Fred Otto, who preaches at the staunchly conservative Church of the Nazarene in Bisbee, Arizona, says that according to the Bible we are all immigrants — all aliens — on this earth. “There’s a lot of language in the Bible about remembering the aliens and remembering the sojourner,” he says. So it’s no surprise that Otto cares deeply about the way immigrants are treated in Arizona. “When I listen to the political conversation, not only through the media but just listening in restaurants and casual conversations, there’s this us-and-them sense,” he says. “Being a part of the faith community, you don’t like seeing people mistreated. I don’t think that that’s the correct testimony of who we are.”

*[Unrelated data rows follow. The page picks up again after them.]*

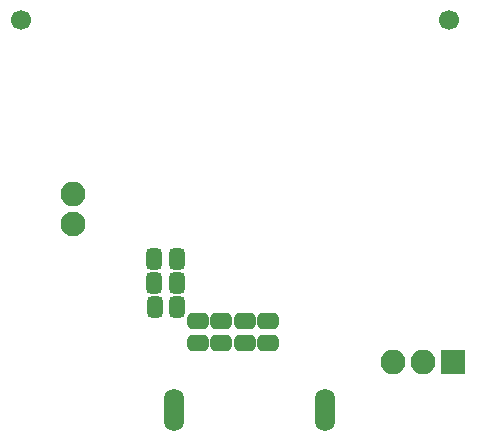
<source format=gbr>
%TF.GenerationSoftware,KiCad,Pcbnew,6.0.7-f9a2dced07~116~ubuntu20.04.1*%
%TF.CreationDate,2022-08-24T05:01:59+07:00*%
%TF.ProjectId,CH569Board,43483536-3942-46f6-9172-642e6b696361,rev?*%
%TF.SameCoordinates,Original*%
%TF.FileFunction,Soldermask,Bot*%
%TF.FilePolarity,Negative*%
%FSLAX46Y46*%
G04 Gerber Fmt 4.6, Leading zero omitted, Abs format (unit mm)*
G04 Created by KiCad (PCBNEW 6.0.7-f9a2dced07~116~ubuntu20.04.1) date 2022-08-24 05:01:59*
%MOMM*%
%LPD*%
G01*
G04 APERTURE LIST*
G04 Aperture macros list*
%AMRoundRect*
0 Rectangle with rounded corners*
0 $1 Rounding radius*
0 $2 $3 $4 $5 $6 $7 $8 $9 X,Y pos of 4 corners*
0 Add a 4 corners polygon primitive as box body*
4,1,4,$2,$3,$4,$5,$6,$7,$8,$9,$2,$3,0*
0 Add four circle primitives for the rounded corners*
1,1,$1+$1,$2,$3*
1,1,$1+$1,$4,$5*
1,1,$1+$1,$6,$7*
1,1,$1+$1,$8,$9*
0 Add four rect primitives between the rounded corners*
20,1,$1+$1,$2,$3,$4,$5,0*
20,1,$1+$1,$4,$5,$6,$7,0*
20,1,$1+$1,$6,$7,$8,$9,0*
20,1,$1+$1,$8,$9,$2,$3,0*%
G04 Aperture macros list end*
%ADD10C,1.700000*%
%ADD11C,2.100000*%
%ADD12O,2.100000X2.100000*%
%ADD13RoundRect,0.200000X-0.850000X0.850000X-0.850000X-0.850000X0.850000X-0.850000X0.850000X0.850000X0*%
%ADD14O,1.700000X3.600000*%
%ADD15RoundRect,0.450000X-0.475000X0.250000X-0.475000X-0.250000X0.475000X-0.250000X0.475000X0.250000X0*%
%ADD16RoundRect,0.450000X0.250000X0.475000X-0.250000X0.475000X-0.250000X-0.475000X0.250000X-0.475000X0*%
G04 APERTURE END LIST*
D10*
%TO.C,CN1*%
X143710000Y-82390000D03*
X107510000Y-82390000D03*
%TD*%
D11*
%TO.C,J1*%
X111912400Y-99623800D03*
D12*
X111912400Y-97083800D03*
%TD*%
D13*
%TO.C,J2*%
X144075000Y-111275000D03*
D12*
X141535000Y-111275000D03*
X138995000Y-111275000D03*
%TD*%
D14*
%TO.C,USB1*%
X120400000Y-115390007D03*
X133200000Y-115390007D03*
%TD*%
D15*
%TO.C,C6*%
X126410000Y-107820000D03*
X126410000Y-109720000D03*
%TD*%
%TO.C,C10*%
X124430000Y-107820000D03*
X124430000Y-109720000D03*
%TD*%
%TO.C,C8*%
X128400000Y-107820000D03*
X128400000Y-109720000D03*
%TD*%
D16*
%TO.C,C18*%
X120670000Y-102580000D03*
X118770000Y-102580000D03*
%TD*%
%TO.C,C17*%
X120680000Y-106620000D03*
X118780000Y-106620000D03*
%TD*%
D15*
%TO.C,C9*%
X122460000Y-107810000D03*
X122460000Y-109710000D03*
%TD*%
D16*
%TO.C,C20*%
X120670000Y-104600000D03*
X118770000Y-104600000D03*
%TD*%
M02*

</source>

But it’s not just negative conversation around immigration that bothers Otto. It’s policy. Border checkpoints exist in the areas around southern Arizona, and to him they’re an ongoing inconvenience. “I don’t like driving through them,” he says. “For me to drive north, I have to drive through a checkpoint, with border agents looking at me and seeing whether or not I should be checked out for citizenship. … I guess after living for 25 years in foreign countries, I have an interest in how foreigners are treated.”
Being a part of the faith community, you don’t like seeing people mistreated. I don’t think that that’s the correct testimony of who we are.
Otto has traveled extensively over the course of his life. After college in Pueblo, Arizona, and four years in the U.S. Army, Otto became a missionary. “We lived in Swaziland and Kenya, Ghana, Liberia, and South Africa,” Otto recalls. In addition to decades spent immersing himself in many cultures and traditions, Otto’s diverse interests have also given him a unique perspective. “I’ve got a degree in physics and a master’s in Christian education, and I’m a pastor,” he explains. “I see things sometimes a little different than others do.” Referring to his work in the military as a systems analyst, he says, “I often see things in a systems way: That you don’t ever look at one thing in isolation, so when I hear, ‘We will talk about immigration reform as soon as we secure the border,’ I realize that that’s a totally unrealistic view of the world. The issues are so interrelated. If there’s not a line, you can’t tell people to go get in the line. And if there’s not a reasonable way of immigrating, you’ll never secure the border. … In our environment today we don’t want to have a complex conversation; we want very simplistic answers and they’re not simple issues.”
For all of these reasons, Otto believes in immigration reform. “Most Americans are descendants of immigrants,” he says, and the next newcomers deserve to be treated with dignity and respect. And as a former military man, he believes that reform is the best way to ensure the future strength of the United States. “The U.S. ought to be more of a global force,” he says. To do that, “we need to deal with immigrants better.”